General information
- Type: Sport aircraft
- Manufacturer: Grigorovich
- Number built: 1

History
- First flight: 1935
- Developed from: De Havilland DH.88 Comet

= Grigorovich E-2 =

Soviet prototype sport aircraft

The Grigorovich E-2, or DG-55 (Russian Григорович Э-2, ДГ-55), was a two-seat, twin-engined, low-wing, prototype sport aircraft of Soviet origin.

==Design and construction==

Inspired by the de Havilland DH.88 Comet racer which had won the MacRobertson Air Race in 1934, the Grigorovich OKB began work on a similar aircraft. Like the DH.88, the Russian "Kometa" was a highly streamlined conventional low-wing monoplane with twin engines forward of retractable main undercarriage in nacelles under each wing. Built of wood, it also featured an enclosed cockpit and landing flaps.

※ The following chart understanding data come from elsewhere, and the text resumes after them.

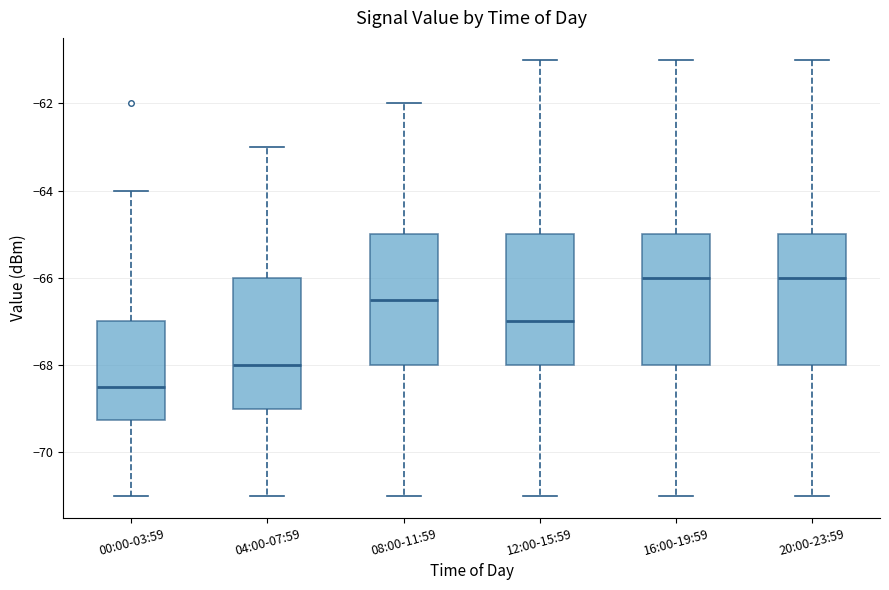

Reading left to right, transcribe this box plot: for each box, give where its median line is, the range the box spans, and where its two whiskers end, as read against the y-axis. The values are not printed on the chart, so give them approximately, as read against the axis.

00:00-03:59: median -68.4, box -69.2 to -67.0, whiskers -71.0 to -64.0
04:00-07:59: median -68.0, box -69.0 to -66.0, whiskers -71.0 to -63.0
08:00-11:59: median -66.4, box -68.0 to -65.0, whiskers -71.0 to -62.0
12:00-15:59: median -67.0, box -68.0 to -65.0, whiskers -71.0 to -61.0
16:00-19:59: median -66.0, box -68.0 to -65.0, whiskers -71.0 to -61.0
20:00-23:59: median -66.0, box -68.0 to -65.0, whiskers -71.0 to -61.0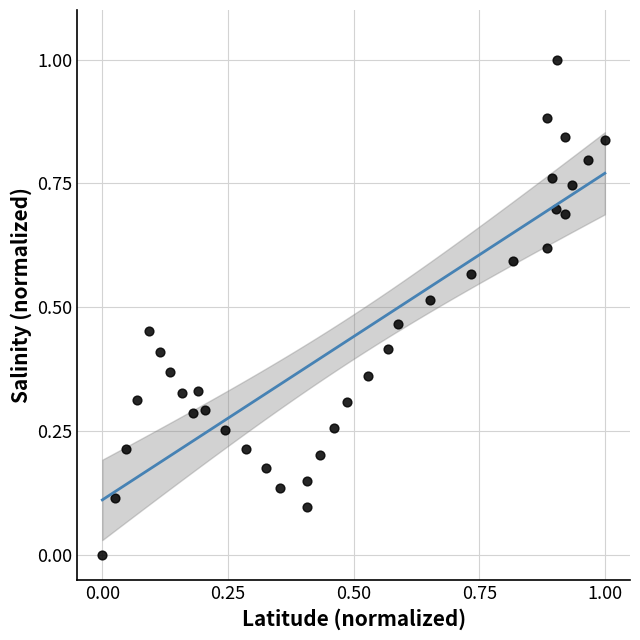

What is the range of Y values (max minus min)?

1.0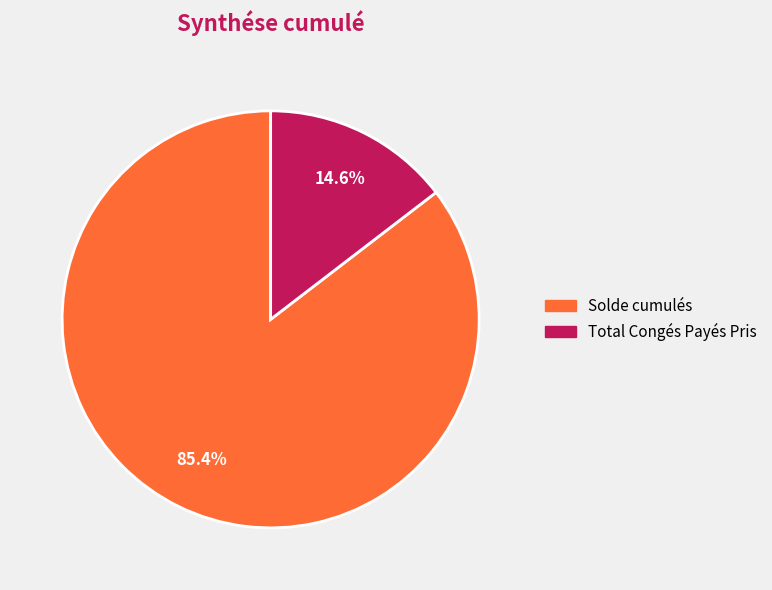

To the nearest percent, what portion does Solde cumulés represent?

85%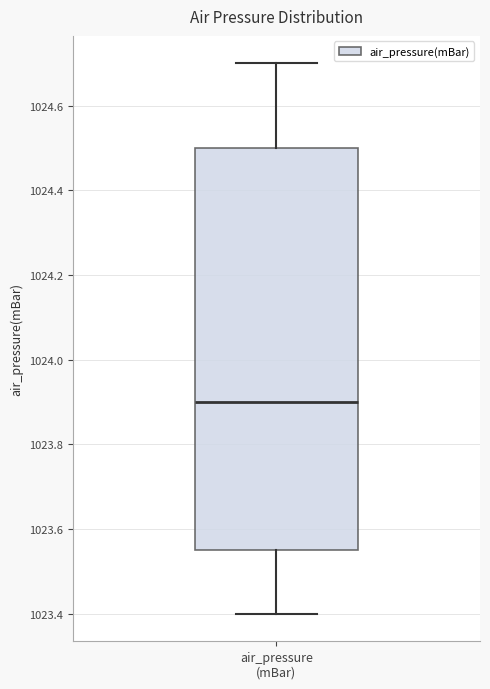

Transcribe this box plot: give where the median line is, the range the box spans, and where the two whiskers end, as read against the y-axis. The values are not printed on the chart, so give them approximately, as read against the axis.

median 1023.90, box 1023.56 to 1024.50, whiskers 1023.40 to 1024.70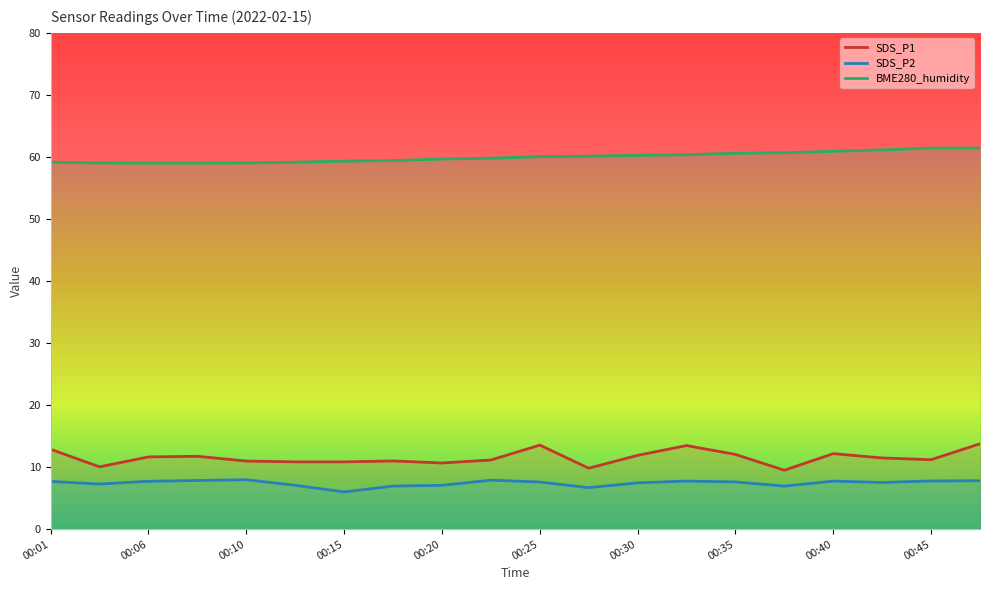

True or false: SDS_P2 and SDS_P1 intersect in this chart.

False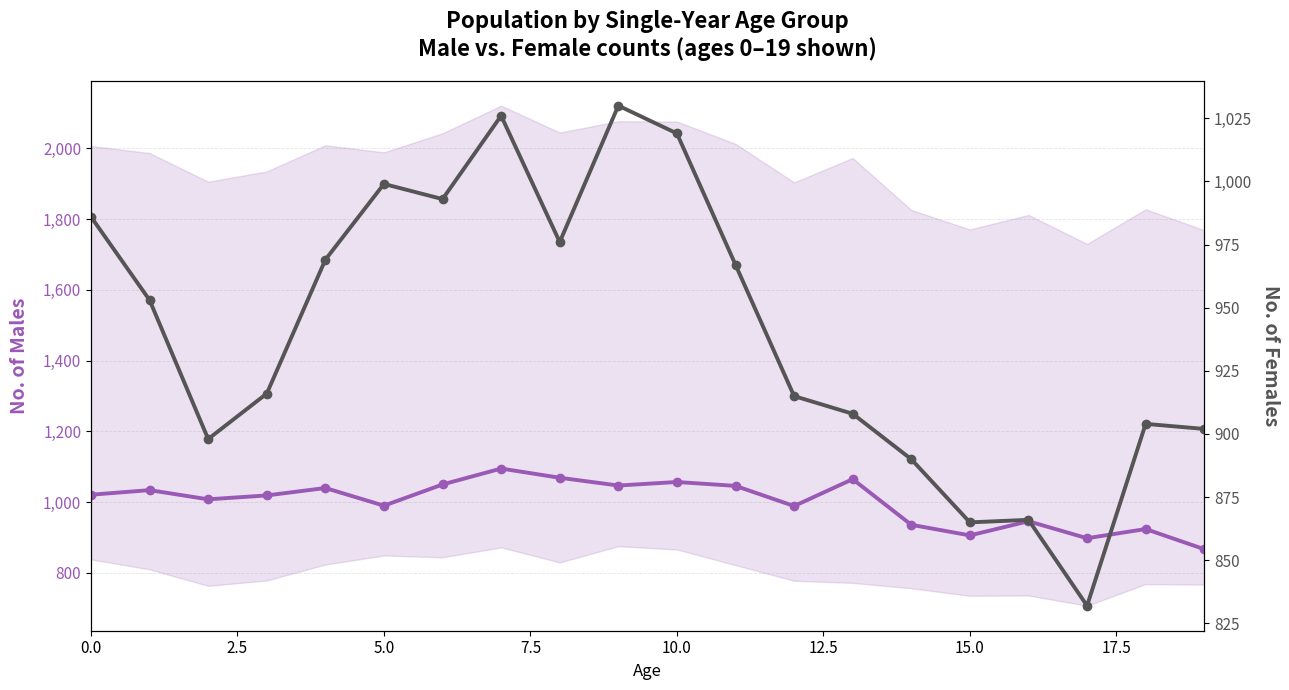

What is the difference between the maximum and minimum values in the Female count series?

198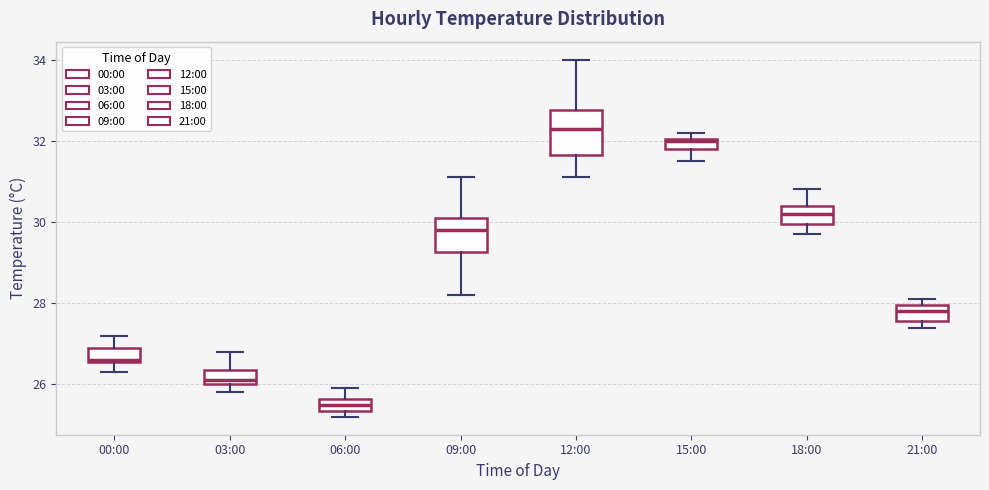

Which box's median line is the lowest?

06:00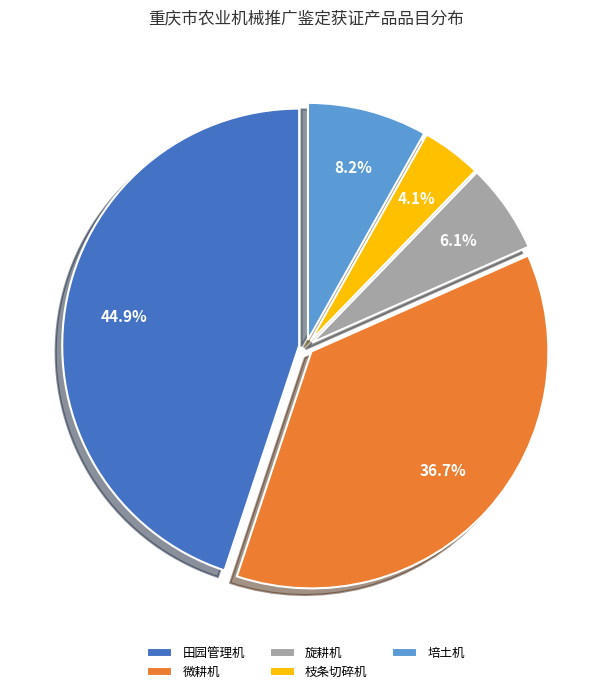

To the nearest percent, what is the difference between the 田园管理机 and 微耕机 slice percentages?

8%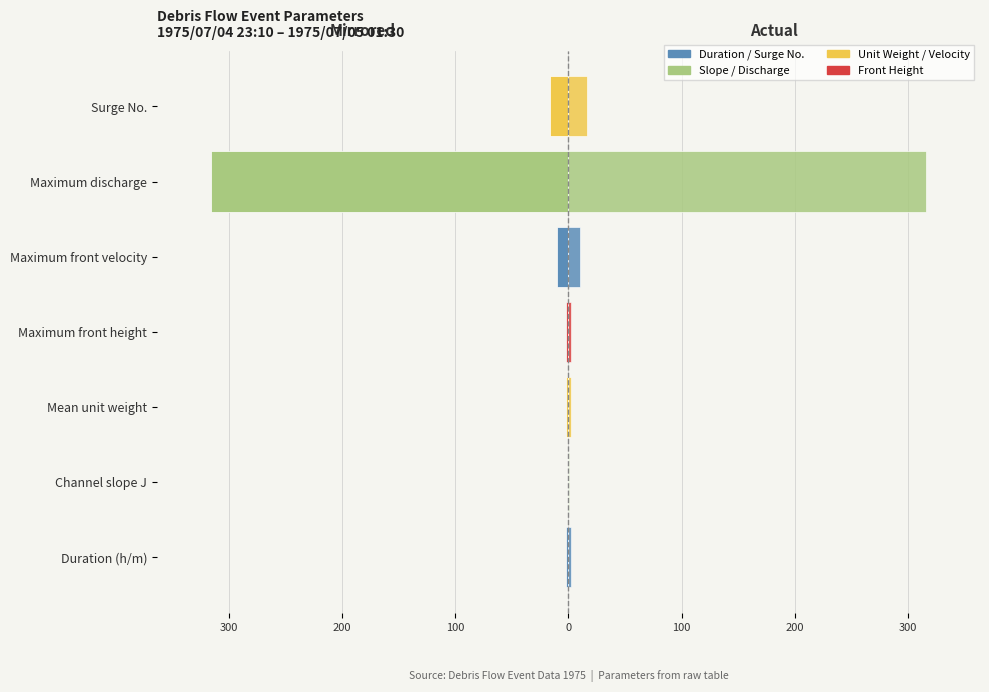

At Mean unit weight, list the series in order from largest to smallest.

Right (actual), Left (mirrored)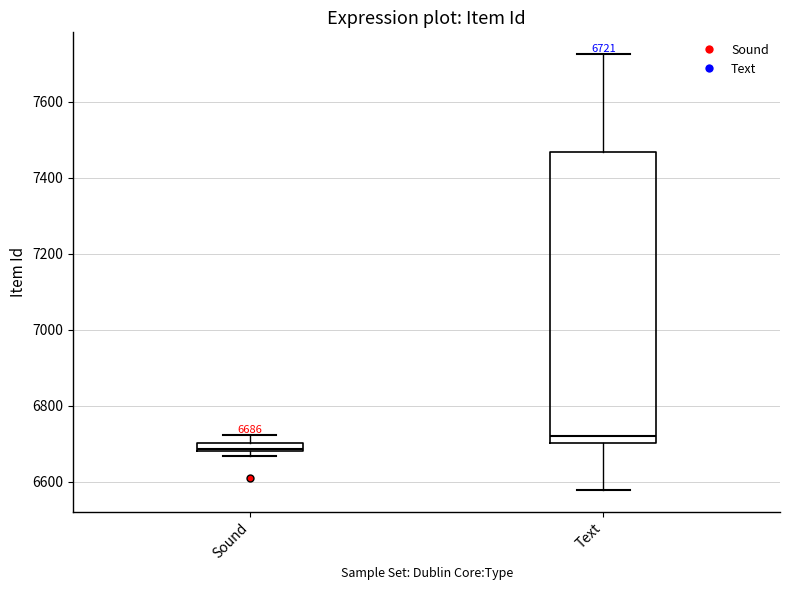

Which box has the lowest median line?

Sound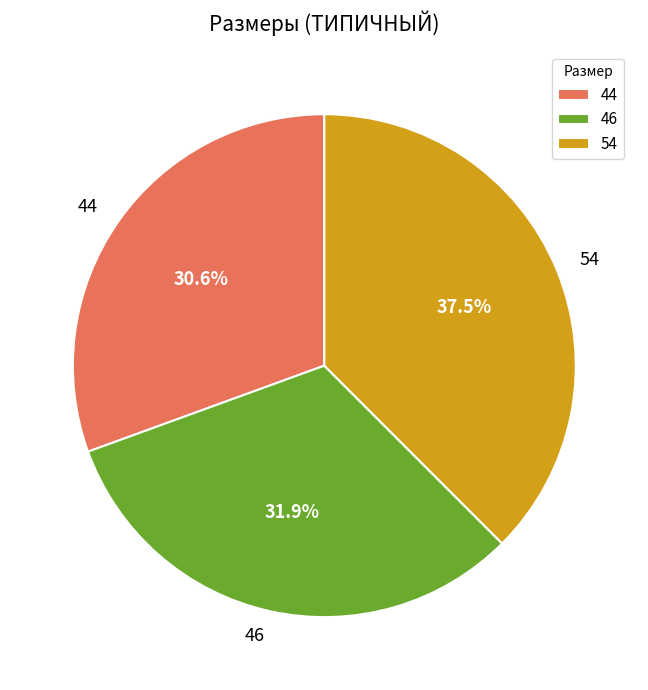

Between 46 and 44, which is larger?

46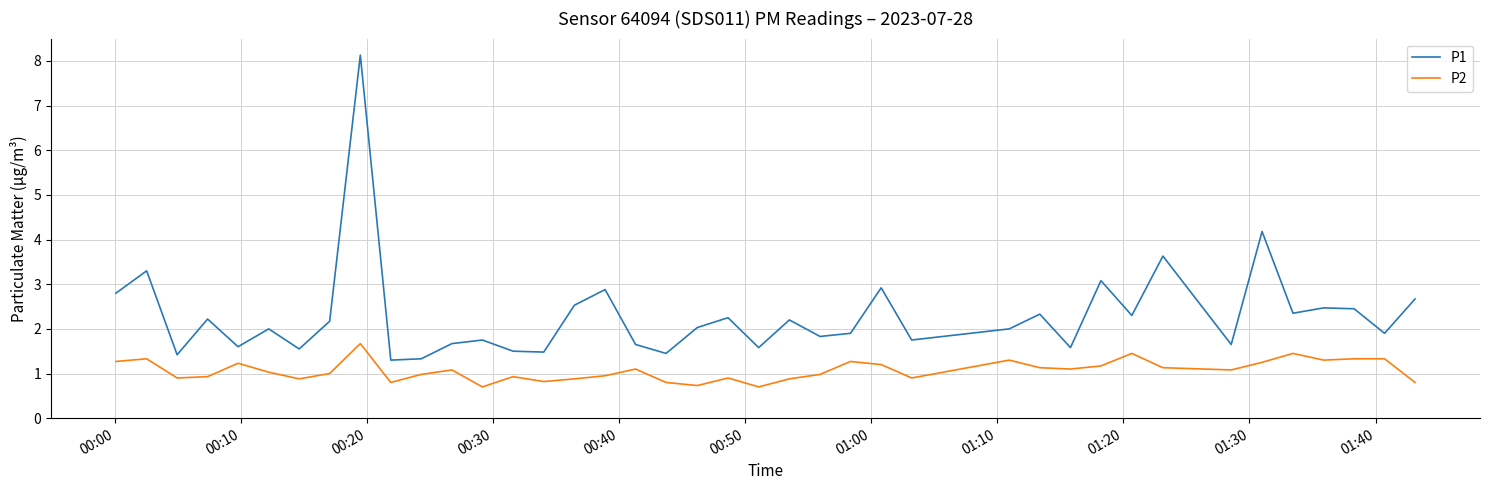

Rank the series by their average value, from lowest to highest.

P2, P1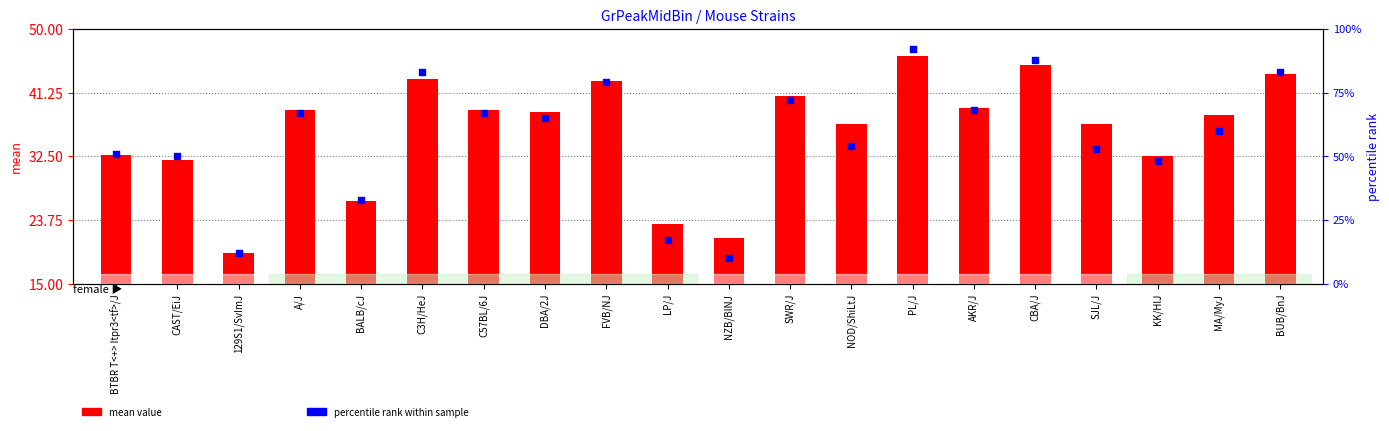

Which series reaches the maximum Y coordinate?

percentile rank within sample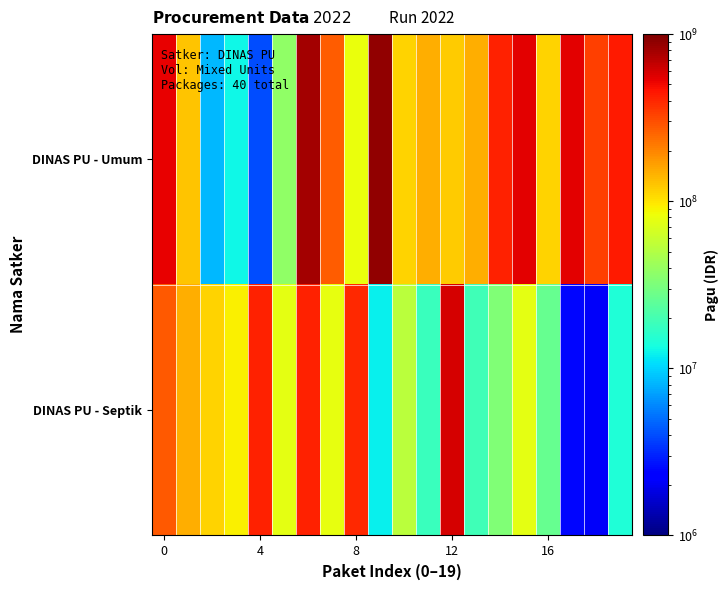

At how many categories does at least one series exceed 455043859?

6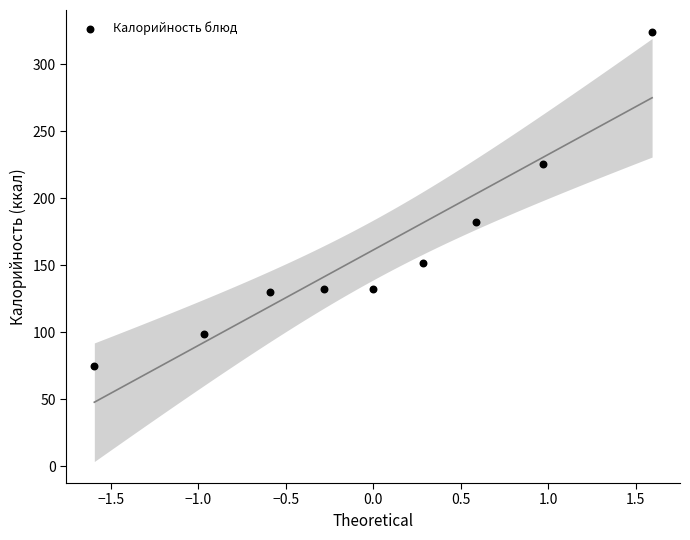

What Y value in the scatter plot is closest to 199?

182.0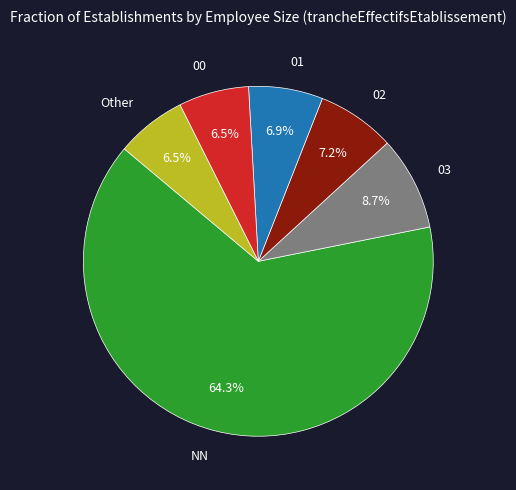

How many segments does this pie chart have?

6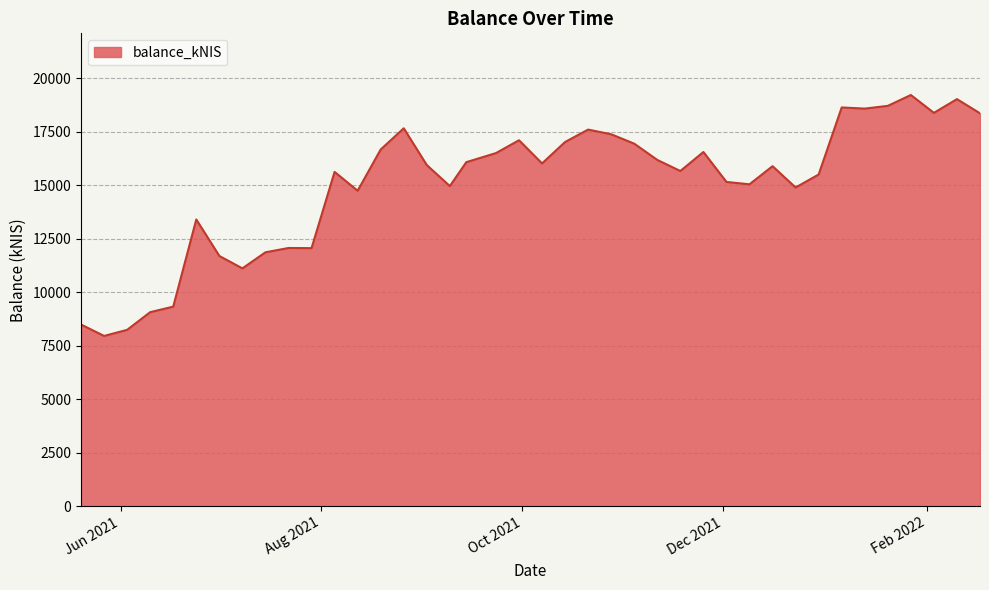

What is the smallest value displayed?

7956.9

Intended to be a lightweight, high-speed sport aircraft the DG-55, later designated the E-2, was slightly smaller than the DH.88 and with less powerful engines, using the 120 hp Cirrus Hermes.

Only one prototype was constructed, flying in 1935.

==Operational history==
Following completion of its flight tests, the E-2 Kometa was handed over to the OSOAVIAKhIM paramilitary sports organisation, who used it for light liaison duties.